Avec Carrefour, je précarise

jeudi 17 juin 2010

Après dix ans sur le marché belge, Carrefour licencie de nouveau. Outre-Quiévrain, les manières du groupe français passent mal.

Comment ce gâchis a-t-il pu se produire ? Comment se fait-il qu’un groupe de la taille de Carrefour ait pu échouer, pendant dix ans, à redresser les anciens magasins GB [leaders du marché belge au moment de leur rachat, en 2000], et doive aujourd’hui, après déjà tant de restructurations, annoncer encore 1 672 suppressions d’emplois ?

Face à une telle hécatombe, on aurait aimé, dans la bouche du patron de Carrefour Belgique, entendre parler d’autres choses que de commissions paritaires et de coûts salariaux. Gérard Lavinay serait sorti grandi s’il avait, au nom du groupe, fait son mea-culpa.

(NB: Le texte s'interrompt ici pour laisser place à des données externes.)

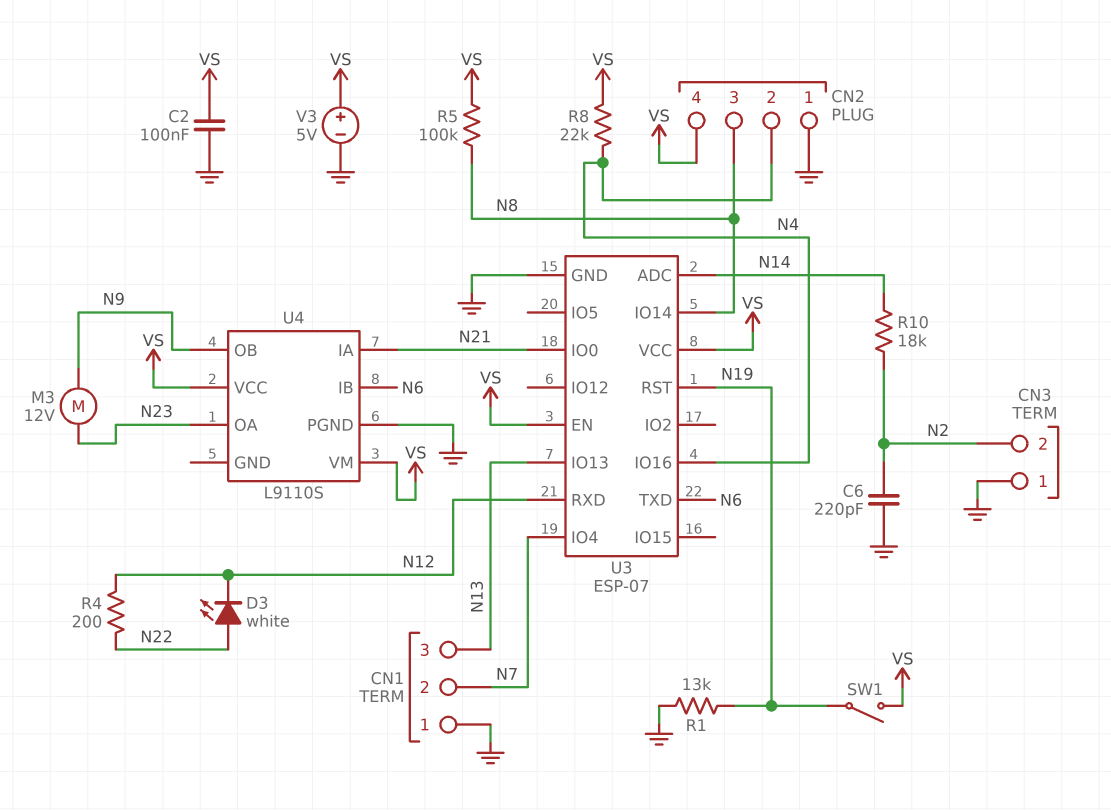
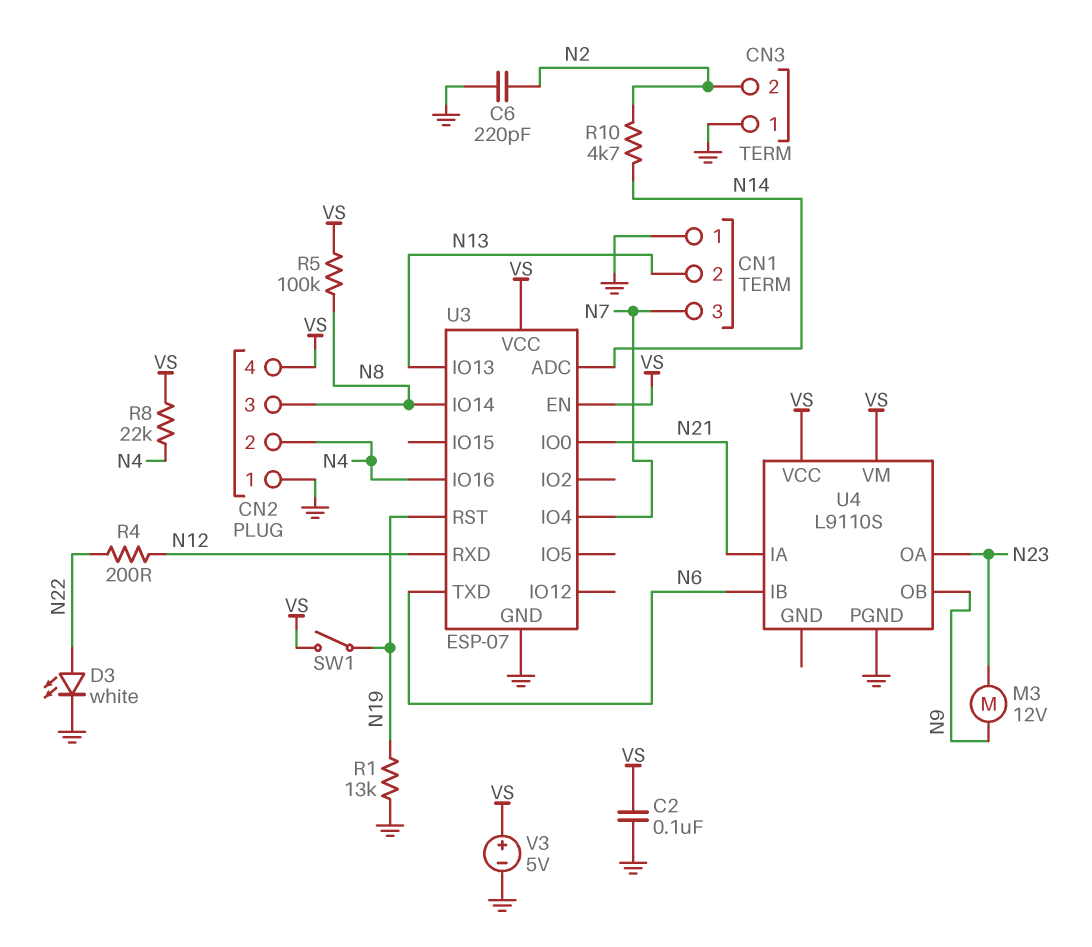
CN1 pin 2: N7 -> N13
CN1 pin 3: N13 -> N7
D3: LED white (A N22, K N12) -> LED white (A N22, K GND)
R10: 18k (N2, N14) -> 4.7k (N2, N14)

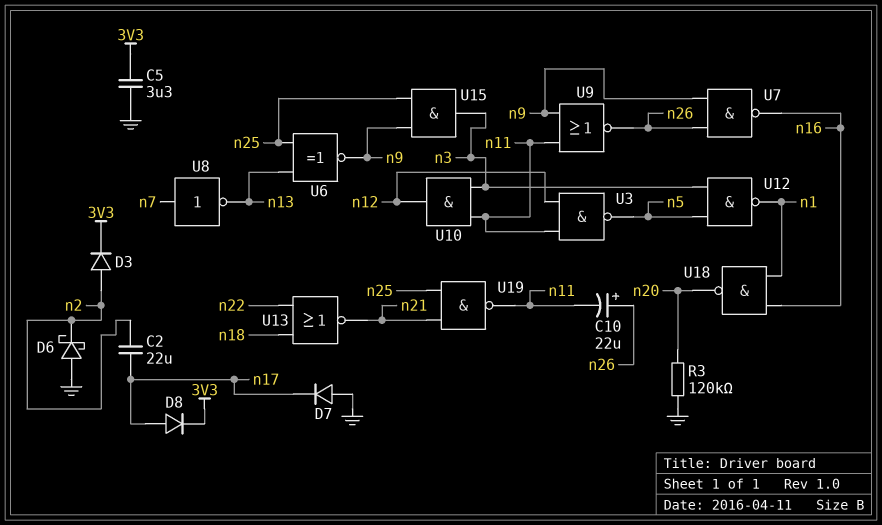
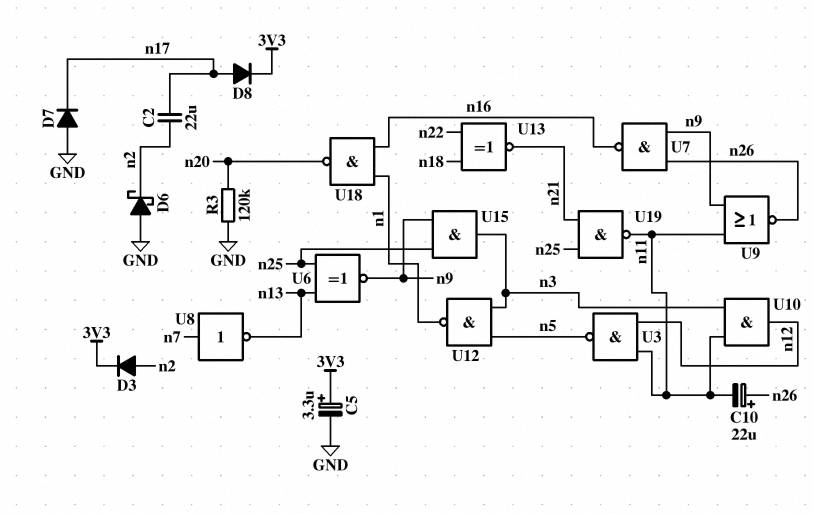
C5: 3.3uF (3V3, GND) -> 3.3uF (plus 3V3, minus GND)
U13: NOR (in n18, in n22, out n21) -> XNOR (in n18, in n22, out n21)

S’il avait dénoncé les errements stratégiques de ces dix dernières années. Les valses-hésitations qui ont complètement brouillé l’image de la chaîne aux yeux du consommateur. Les erreurs d’appréciation face à la concurrence. Les magasins délabrés… Non. Au lieu de ça, il est retombé dans le travers de ses nombreux prédécesseurs : rejeter la faute sur le personnel et les syndicats.

Certes, il reconnaît que de nombreuses fautes ont été commises par le management. “Qui ne fait pas de fautes ?” lâche-t-il, badin. Pour ensuite expliquer le plus sérieusement du monde que, si Carrefour n’a pas réussi à s’imposer en Belgique, c’est parce qu’il n’a jamais pu aller au bout de ses projets en raison d’une structure de coûts plus lourde que dans la concurrence… Comme si la responsabilité de cet échec pouvait uniquement être imputée à des syndicats intransigeants et à des travailleurs surpayés.

C’est un peu court, même si c’est une partie de l’explication. Tout n’est pas noir et blanc. Lavinay insiste sur la différence salariale entre ses employés et ceux de Colruyt [enseigne belge concurrente, comme Delhaize]. Il se garde bien de dire que les travailleurs de Delhaize sont, dans certains cas, mieux payés que chez Carrefour. Le groupe français n’a tout simplement pas assuré, et le reconnaître simplement et publiquement aurait sans doute aidé tous ceux qui vont perdre leur emploi à un peu mieux surmonter cette épreuve. Carrefour voulait, avec ce plan, “repartir sur de nouvelles bases”. On peut craindre que cet objectif ne soit déjà compromis.